Your objective:
Please give the data again in full, exactly as provided.

Data for this task:
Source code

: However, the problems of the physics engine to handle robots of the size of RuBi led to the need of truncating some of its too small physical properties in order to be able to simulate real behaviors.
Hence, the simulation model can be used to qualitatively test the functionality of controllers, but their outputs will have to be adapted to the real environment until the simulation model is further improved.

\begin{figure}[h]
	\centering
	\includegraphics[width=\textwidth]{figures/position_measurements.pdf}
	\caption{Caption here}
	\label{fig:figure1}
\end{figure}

Answer space:
Source code

: However, the problems of the physics engine to handle robots of the size of RuBi led to the need of truncating some of its too small physical properties in order to be able to simulate real behaviors.
Hence, the simulation model can be used to qualitatively test the functionality of controllers, but their outputs will have to be adapted to the real environment until the simulation model is further improved.

\begin{figure}[h]
	\centering
	\includegraphics[width=\textwidth]{figures/position_measurements.pdf}
	\caption{Caption here}
	\label{fig:figure1}
\end{figure}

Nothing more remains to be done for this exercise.